Friday, June 19, 2015

Ira Flatow Sings in Descant to Pope Francis's Tune in Laudato Sii


Earlier this afternoon as I was running errands I caught a few minutes of Ira Flatow’s weekly NPR program “Science Friday.” I usually don’t listen to it—it is neither at a convenient time for me nor does it fit my interests—but as the engine turned over and the radio came on I heard Professor Proton, I mean Ira Flatow, saying something about experiments for a vaccine for chlamydia done several years back which were done on people from the developing world, including children.  Now, chlamydia is a sexually transmitted disease and it strikes me as pretty exploitative on a number of levels to use children in these experiments, but to be honest I was appalled that these experiments for the benefit of us in the developed world were done on the poor from the developing (aka “third”) world. 

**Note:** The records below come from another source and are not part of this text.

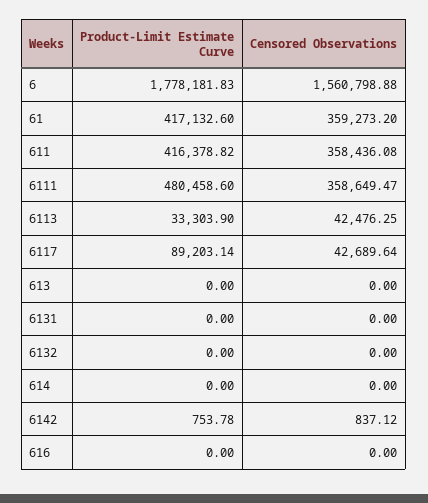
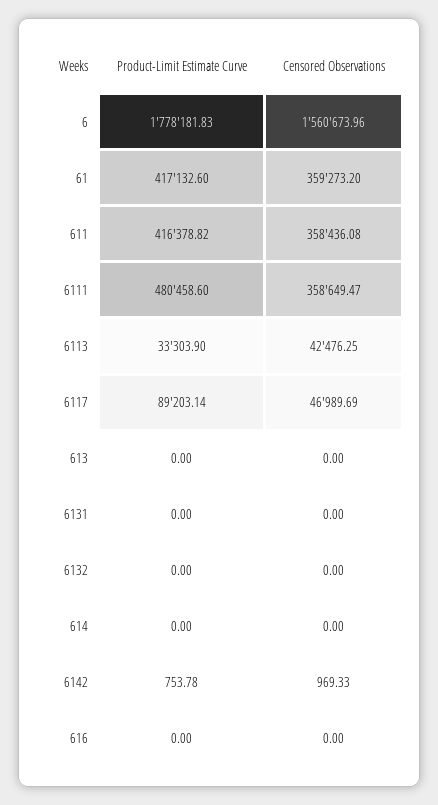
  {
    "Product-Limit Estimate Curve": {
      "6": 1778181.83,
      "61": 417132.6,
      "611": 416378.82,
      "6111": 480458.6,
      "6113": 33303.9,
      "6117": 89203.14,
      "613": 0,
      "6131": 0,
      "6132": 0,
      "614": 0,
      "6142": 753.78,
      "616": 0
    },
    "Censored Observations": {
-     "6": 1560798.88,
+     "6": 1560673.96,
      "61": 359273.2,
      "611": 358436.08,
      "6111": 358649.47,
      "6113": 42476.25,
-     "6117": 42689.64,
+     "6117": 46989.69,
      "613": 0,
      "6131": 0,
      "6132": 0,
      "614": 0,
-     "6142": 837.12,
+     "6142": 969.33,
      "616": 0
    }
  }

This is one of the issues that Pope Francis speaks about in Laudato Sii and it only goes to reinforce the import of his encyclical.   People in the developed world see people less economically advantaged than we are as “tools” to be used for our benefit.  Medical experimentation is particularly offensive but how many of the advances and even comforts we enjoy come at cost to the poor of Africa, Asia, the Pacific Rim, and Latin America?  Whether it is in the trade of blood diamonds, the use of sweatshops to produce consumer goods, drugs (legal and illegal), cheap sources of food for our tables, the fur of endangered animals—how much of our lifestyle depends on the exploitation of others. 

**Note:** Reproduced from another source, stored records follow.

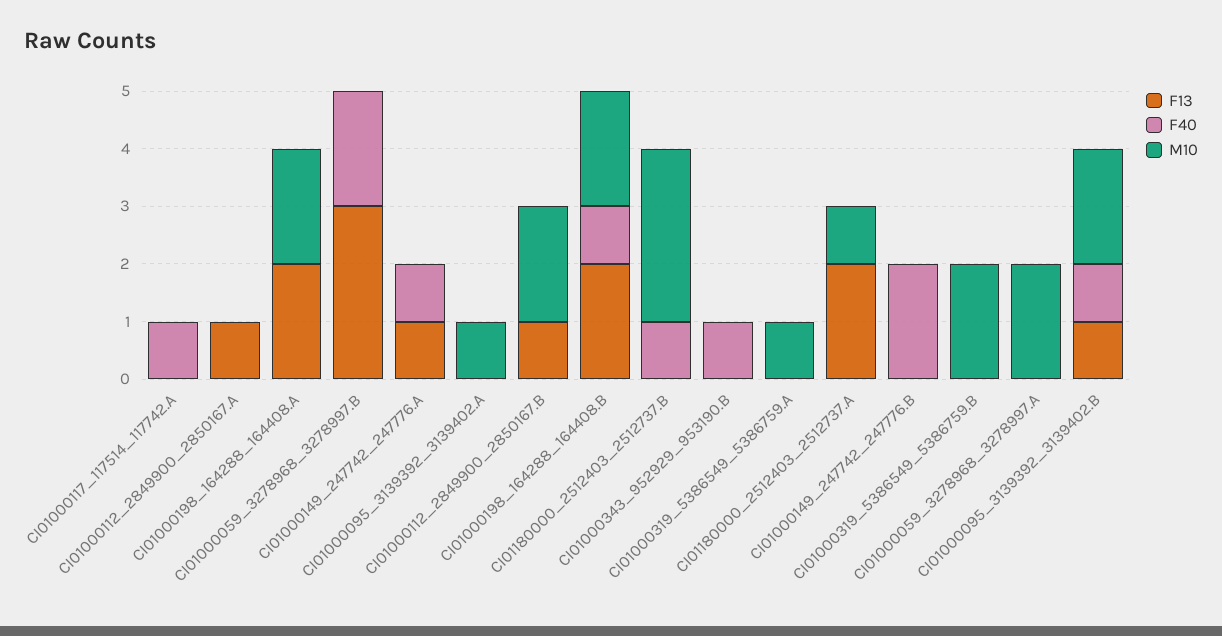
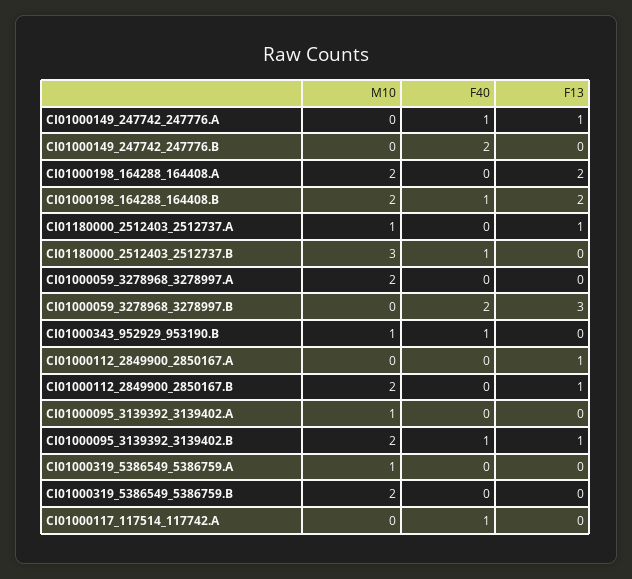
  {
    "F13": {
      "CI01000117_117514_117742.A": 0,
      "CI01000112_2849900_2850167.A": 1,
      "CI01000198_164288_164408.A": 2,
      "CI01000059_3278968_3278997.B": 3,
      "CI01000149_247742_247776.A": 1,
      "CI01000095_3139392_3139402.A": 0,
      "CI01000112_2849900_2850167.B": 1,
      "CI01000198_164288_164408.B": 2,
      "CI01180000_2512403_2512737.B": 0,
      "CI01000343_952929_953190.B": 0,
      "CI01000319_5386549_5386759.A": 0,
-     "CI01180000_2512403_2512737.A": 2,
+     "CI01180000_2512403_2512737.A": 1,
      "CI01000149_247742_247776.B": 0,
      "CI01000319_5386549_5386759.B": 0,
      "CI01000059_3278968_3278997.A": 0,
      "CI01000095_3139392_3139402.B": 1
    },
    "F40": {
      "CI01000117_117514_117742.A": 1,
      "CI01000112_2849900_2850167.A": 0,
      "CI01000198_164288_164408.A": 0,
      "CI01000059_3278968_3278997.B": 2,
      "CI01000149_247742_247776.A": 1,
      "CI01000095_3139392_3139402.A": 0,
      "CI01000112_2849900_2850167.B": 0,
      "CI01000198_164288_164408.B": 1,
      "CI01180000_2512403_2512737.B": 1,
      "CI01000343_952929_953190.B": 1,
      "CI01000319_5386549_5386759.A": 0,
      "CI01180000_2512403_2512737.A": 0,
      "CI01000149_247742_247776.B": 2,
      "CI01000319_5386549_5386759.B": 0,
      "CI01000059_3278968_3278997.A": 0,
      "CI01000095_3139392_3139402.B": 1
    },
    "M10": {
      "CI01000117_117514_117742.A": 0,
      "CI01000112_2849900_2850167.A": 0,
      "CI01000198_164288_164408.A": 2,
      "CI01000059_3278968_3278997.B": 0,
      "CI01000149_247742_247776.A": 0,
      "CI01000095_3139392_3139402.A": 1,
      "CI01000112_2849900_2850167.B": 2,
      "CI01000198_164288_164408.B": 2,
      "CI01180000_2512403_2512737.B": 3,
-     "CI01000343_952929_953190.B": 0,
+     "CI01000343_952929_953190.B": 1,
      "CI01000319_5386549_5386759.A": 1,
      "CI01180000_2512403_2512737.A": 1,
      "CI01000149_247742_247776.B": 0,
      "CI01000319_5386549_5386759.B": 2,
      "CI01000059_3278968_3278997.A": 2,
      "CI01000095_3139392_3139402.B": 2
    }
  }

I am not quite through with the Encyclical yet—I have about twenty more pages to go, but what I have read has made me stop and think, or actually stop and look into my own conscience.  It is a profoundly Christian document that draws on the writings of previous popes, Councils, Fathers and Doctors of the Church, our rich mystical tradition, as well as on science and common sense.  Laudato Sii provides a profound challenge to so many of the things we take for granted and offers us the vision of what our world could be if we stood in solidarity with both the world’s peoples and the world itself.